No News is Good News

Posted by on Sep 25, 2012 in Dave's Blog | 2 comments

Chris is doing fine. He takes the Byron White formula A-L Complex, psych drugs and a number of supplements including EMPowerplus. He has been on an aggressive antibiotic regimen for about two months now. We waited to start it until we got an EKG to get some baseline data since both Haldol and these antibiotics are known to increase risk for heart attacks.
The antibiotics he is taking include Azithromycin, Cefdinir, and Tinidazole, the latter for two weeks on two weeks off. As Dr. Z explains, one kills the spirochetes, one kills the cyst form and one kills the cell wall deficient form. (Borrelia burgdorferi is pleomorphic. It morphs into different forms depending on the environment.) The medications also kill C. pneumonia as well as a number of mycoplasmas he has. We now know that when Chris was treated with IV Rocephin years ago, it killed spirochetes but didn’t touch cysts and cell wall deficient forms. The cysts are metabolically inert, until they unwind out of their shell and form spirochetes again. Cell wall deficient forms are more difficult to kill because most antibiotics attack cell walls. For that we need to inhibit production of the proteins that comprise the cell wall deficient forms. This is a long term proposition. It is not a sprint. It is a marathon.
In the past there has been no way to determine if the treatment has rid the body of these microbes. In the future we will be able to tell if the Borrelia burgdorferi are still present through the Advanced Lab’s test.
I suggested to Dr. Z. that the antibiotic Minocycline has proven to be highly effective with psychosis and depression. In a recent study it reduced the need for Haldol from 20 mg to 2 mg a day and lowered the Positive and Negative Syndrome Scale (PANNS) from 40 to 20. Suggested it might be good to change one of the antibiotics to Minocycline if it is as effective against Borrelia burgdorferi as what he is taking now. Chris didn’t want to rock the boat so we are staying with the current treatment. For all I know these other antibiotics may be just as effective. They just haven’t been tested in this patient population.
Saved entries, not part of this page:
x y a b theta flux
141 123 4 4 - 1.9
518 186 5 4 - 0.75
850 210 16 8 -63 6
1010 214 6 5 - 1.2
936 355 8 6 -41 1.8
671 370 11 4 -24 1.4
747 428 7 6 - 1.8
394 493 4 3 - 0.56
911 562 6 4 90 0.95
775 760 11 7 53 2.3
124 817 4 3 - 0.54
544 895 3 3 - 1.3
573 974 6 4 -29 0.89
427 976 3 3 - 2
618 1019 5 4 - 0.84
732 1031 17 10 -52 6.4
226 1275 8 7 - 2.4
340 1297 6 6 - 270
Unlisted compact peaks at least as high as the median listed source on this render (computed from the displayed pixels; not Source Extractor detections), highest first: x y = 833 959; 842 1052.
I discuss the role of Minocycline in treating both depression and psychosis in Beyond Mental Illness which, now will be published in 2013. The interesting question is whether the benefit of Minocycline is just from reducing inflammation or reducing of inflammation by killing pathogens.
I expressed some concerns about how Chris was going to take two antibiotics and probiotics since it is hard enough to get him to take them twice a day. Dr Z said that antibiotics are absorbed through the stomach and probiotics are absorbed much later in the gut. He said they could be taken together. I had never heard that before.
Chris’ new psychiatrist is willing to reduce Haldol from 5 to 4 mg a day.

2 Comments

  1. I wish you and your son, Chris, the best of luck in terms of his health and recovery. I, too, am living proof that infections can wreak havoc on the brain. I was diagnosed with neuroborelliosis in 2008 and have gone through several years of IV antibiotic treatment, with some success. It’s been a very long road, one that included drastic variations in my mood and concurrent psychotic episodes, all of which have shown improvement with IV treatment. Ironically, I also work in the mental health field as a therapist, so I can also attest to psychiatry’s reluctance to see symptoms from an infectious angle. It’s maddening! Thank you for being brave enough to post about these complicated and needlessly controversial issues. One day, it will be common practice to look for an infection first, and it will be because people like you were willing to share their stories.

    • Kelly,
      Thank you for those supportive words. Nice to know we are not the only family struggling with a system that insists on calling my son’s condition bipolar disorder. I know how hard it must be for you to convince your peers. That has been the story of my life. Glad we have a psychiatrist now who is at least willing to listen. The last one exemplified all the negative stereotypes. “Lymes disease, even if it exists has nothing to do with his bipolar disorder.” You have probably heard that too. When you hear them say “Lymes” you know it is time to go elsewhere.